高校生の演技もよかったが、脚本がとてもよくできていた。
この高校演劇部は能を翻案した戯曲をここ数年上演してきたらしい。今回の戯曲も謡曲「黒塚」について言及はされている。
しかし全体の枠組みは演劇部員自身が自身を演じるメタ演劇部ものになっている。時は昨年の9月始め、インフルエンザ騒動などのためか学校は休校状態でいつ自宅待機が解除されるかわからない。うだるような残暑の午後遅く、演劇部員たちが副部長(女性)の部屋へと集まり、次のコンクールの演目について話合う。宙ぶらりんの状態で前に進もうとするもののそのエネルギーがわかない状態。そうした倦怠した日常の再現されるなか、部屋の住人である副部長の妄想が入り込む。ハイパーリアリズムと不安感に満ちた妄想的世界が混じり合う、このコンビネーションが絶妙だ。学生の演技の雰囲気には五反田団を彷彿させるところもあった。だらだら感が独特のリアルなリズムを作り出してる。主演の副部長役の女優が可愛い。
高校演劇とはいえ全国大会優秀校になるとやはり大したものだ。一般の公演レベルで考えても相当面白い作品で、こまばアゴラ劇場などで上演されても遜色はない出来映えだと思った。
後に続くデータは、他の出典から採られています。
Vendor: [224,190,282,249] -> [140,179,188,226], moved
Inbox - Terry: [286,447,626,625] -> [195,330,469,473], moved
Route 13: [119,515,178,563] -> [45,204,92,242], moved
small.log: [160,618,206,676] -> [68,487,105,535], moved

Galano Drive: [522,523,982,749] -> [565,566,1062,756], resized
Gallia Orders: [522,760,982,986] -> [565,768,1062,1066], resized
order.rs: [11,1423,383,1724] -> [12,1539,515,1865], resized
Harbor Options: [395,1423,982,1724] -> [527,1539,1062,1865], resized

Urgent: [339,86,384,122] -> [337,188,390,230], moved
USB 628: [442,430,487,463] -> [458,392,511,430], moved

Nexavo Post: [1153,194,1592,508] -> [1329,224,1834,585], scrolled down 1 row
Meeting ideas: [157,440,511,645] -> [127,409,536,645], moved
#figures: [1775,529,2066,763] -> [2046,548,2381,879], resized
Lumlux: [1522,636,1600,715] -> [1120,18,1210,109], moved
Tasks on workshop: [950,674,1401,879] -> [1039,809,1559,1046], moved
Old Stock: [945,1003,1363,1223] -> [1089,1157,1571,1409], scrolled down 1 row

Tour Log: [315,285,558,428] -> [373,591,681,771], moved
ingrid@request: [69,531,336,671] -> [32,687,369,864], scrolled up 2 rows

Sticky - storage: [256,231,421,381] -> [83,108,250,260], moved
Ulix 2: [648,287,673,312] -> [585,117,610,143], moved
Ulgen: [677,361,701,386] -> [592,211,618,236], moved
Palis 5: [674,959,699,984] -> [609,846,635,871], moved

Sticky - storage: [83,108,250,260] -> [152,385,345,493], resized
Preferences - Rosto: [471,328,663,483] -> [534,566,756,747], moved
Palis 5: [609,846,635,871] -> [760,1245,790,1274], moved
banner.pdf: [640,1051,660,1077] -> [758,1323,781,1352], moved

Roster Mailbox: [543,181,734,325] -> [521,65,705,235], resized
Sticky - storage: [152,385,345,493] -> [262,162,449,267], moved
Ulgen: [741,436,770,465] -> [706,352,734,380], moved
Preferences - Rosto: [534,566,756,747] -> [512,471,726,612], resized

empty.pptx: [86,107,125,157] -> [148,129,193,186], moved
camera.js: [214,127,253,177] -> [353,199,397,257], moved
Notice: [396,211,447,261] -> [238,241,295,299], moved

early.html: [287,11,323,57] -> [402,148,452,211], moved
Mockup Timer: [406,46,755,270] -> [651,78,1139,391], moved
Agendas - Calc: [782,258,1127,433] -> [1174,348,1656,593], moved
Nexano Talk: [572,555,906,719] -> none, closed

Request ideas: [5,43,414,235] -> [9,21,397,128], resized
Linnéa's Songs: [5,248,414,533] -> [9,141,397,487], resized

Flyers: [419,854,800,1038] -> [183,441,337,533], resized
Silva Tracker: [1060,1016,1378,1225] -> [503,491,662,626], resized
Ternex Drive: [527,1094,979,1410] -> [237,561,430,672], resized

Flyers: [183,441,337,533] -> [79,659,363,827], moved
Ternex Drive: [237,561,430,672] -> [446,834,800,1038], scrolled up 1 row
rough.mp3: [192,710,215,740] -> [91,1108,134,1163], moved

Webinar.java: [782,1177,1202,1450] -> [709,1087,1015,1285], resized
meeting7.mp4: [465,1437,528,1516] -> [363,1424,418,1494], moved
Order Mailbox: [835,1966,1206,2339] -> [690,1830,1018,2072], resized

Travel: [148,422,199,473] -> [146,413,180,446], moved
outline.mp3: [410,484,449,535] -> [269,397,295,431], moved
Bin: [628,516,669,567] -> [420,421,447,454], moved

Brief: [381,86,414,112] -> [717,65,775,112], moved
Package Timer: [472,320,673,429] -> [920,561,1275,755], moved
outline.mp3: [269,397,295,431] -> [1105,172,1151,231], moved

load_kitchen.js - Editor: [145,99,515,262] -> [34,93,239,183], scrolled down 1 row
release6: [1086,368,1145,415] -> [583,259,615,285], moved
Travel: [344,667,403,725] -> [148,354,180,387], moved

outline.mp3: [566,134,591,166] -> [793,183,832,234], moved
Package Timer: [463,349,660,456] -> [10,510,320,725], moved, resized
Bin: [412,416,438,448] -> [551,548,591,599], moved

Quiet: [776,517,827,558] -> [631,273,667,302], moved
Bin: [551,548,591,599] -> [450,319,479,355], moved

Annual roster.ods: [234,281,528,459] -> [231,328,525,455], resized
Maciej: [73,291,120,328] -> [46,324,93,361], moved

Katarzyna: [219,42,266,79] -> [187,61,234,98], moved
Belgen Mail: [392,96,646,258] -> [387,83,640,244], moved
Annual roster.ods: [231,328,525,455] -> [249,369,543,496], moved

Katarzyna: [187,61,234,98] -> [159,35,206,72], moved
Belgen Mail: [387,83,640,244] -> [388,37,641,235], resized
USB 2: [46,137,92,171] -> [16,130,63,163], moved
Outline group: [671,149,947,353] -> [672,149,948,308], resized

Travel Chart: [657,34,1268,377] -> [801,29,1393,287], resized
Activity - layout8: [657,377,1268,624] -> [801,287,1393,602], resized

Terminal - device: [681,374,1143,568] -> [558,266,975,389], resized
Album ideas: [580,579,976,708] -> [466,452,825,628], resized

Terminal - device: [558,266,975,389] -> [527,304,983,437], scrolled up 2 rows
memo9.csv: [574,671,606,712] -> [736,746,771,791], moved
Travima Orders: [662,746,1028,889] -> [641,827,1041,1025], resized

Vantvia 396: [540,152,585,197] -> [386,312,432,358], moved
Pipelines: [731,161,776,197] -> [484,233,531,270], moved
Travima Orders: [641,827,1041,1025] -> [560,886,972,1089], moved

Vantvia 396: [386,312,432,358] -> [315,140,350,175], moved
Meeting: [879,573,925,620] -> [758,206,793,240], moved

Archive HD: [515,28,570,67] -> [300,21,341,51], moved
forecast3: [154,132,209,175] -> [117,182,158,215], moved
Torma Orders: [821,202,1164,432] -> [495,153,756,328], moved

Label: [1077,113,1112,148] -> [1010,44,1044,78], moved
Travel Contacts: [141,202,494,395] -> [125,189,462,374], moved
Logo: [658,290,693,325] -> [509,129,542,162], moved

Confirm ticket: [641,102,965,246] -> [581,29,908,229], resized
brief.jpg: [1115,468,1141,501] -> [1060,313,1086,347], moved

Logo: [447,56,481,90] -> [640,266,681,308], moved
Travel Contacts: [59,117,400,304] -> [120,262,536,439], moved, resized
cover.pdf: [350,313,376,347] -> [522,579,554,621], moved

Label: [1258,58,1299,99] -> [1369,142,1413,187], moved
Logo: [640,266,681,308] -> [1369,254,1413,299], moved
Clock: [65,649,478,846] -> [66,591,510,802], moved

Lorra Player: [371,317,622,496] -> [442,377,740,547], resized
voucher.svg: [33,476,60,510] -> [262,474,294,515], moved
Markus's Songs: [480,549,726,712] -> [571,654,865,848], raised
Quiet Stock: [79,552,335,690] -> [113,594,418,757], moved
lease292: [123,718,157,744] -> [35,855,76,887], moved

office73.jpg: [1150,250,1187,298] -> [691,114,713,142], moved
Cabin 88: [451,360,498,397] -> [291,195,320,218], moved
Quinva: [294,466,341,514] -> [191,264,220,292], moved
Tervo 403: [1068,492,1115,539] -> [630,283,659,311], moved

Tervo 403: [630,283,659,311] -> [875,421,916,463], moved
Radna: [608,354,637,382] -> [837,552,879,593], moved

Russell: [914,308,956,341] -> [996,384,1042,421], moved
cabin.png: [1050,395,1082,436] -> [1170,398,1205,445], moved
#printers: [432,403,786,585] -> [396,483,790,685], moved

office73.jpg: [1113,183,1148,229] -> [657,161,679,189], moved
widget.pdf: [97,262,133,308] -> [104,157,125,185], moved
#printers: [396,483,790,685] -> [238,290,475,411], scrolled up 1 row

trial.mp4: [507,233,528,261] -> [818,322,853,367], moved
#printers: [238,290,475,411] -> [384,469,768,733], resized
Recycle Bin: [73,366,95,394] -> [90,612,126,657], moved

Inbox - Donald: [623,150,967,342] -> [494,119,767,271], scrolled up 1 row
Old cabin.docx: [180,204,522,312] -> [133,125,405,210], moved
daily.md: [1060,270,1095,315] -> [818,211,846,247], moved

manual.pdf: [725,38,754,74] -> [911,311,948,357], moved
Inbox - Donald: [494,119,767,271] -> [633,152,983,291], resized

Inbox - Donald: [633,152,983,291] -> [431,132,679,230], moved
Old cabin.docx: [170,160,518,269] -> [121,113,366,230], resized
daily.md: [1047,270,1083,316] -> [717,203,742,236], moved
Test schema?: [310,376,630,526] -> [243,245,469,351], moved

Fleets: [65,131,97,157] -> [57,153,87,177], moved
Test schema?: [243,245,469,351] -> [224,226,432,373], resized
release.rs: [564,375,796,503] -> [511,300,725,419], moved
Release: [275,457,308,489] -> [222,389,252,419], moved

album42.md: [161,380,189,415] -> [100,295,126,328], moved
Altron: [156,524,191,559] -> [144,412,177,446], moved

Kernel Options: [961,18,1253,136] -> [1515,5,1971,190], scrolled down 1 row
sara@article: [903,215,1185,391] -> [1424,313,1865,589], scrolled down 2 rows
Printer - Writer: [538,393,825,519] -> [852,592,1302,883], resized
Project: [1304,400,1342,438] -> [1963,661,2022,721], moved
作品は小劇場演劇風で国立劇場大劇場での上演はかなり無理がある。せめて国立劇場小劇場あるいは新国立小劇場ぐらいの大きさの会場だったら、もっとポテンシャルを引き出せていたと思うのだけれど、もとより無理は承知の上の上演だろうしどうしようもない。演じる高校生たちにとってはまさに一世一代の大舞台のわけだから、こういった大劇場のほうが思い出としては強烈かもしれない。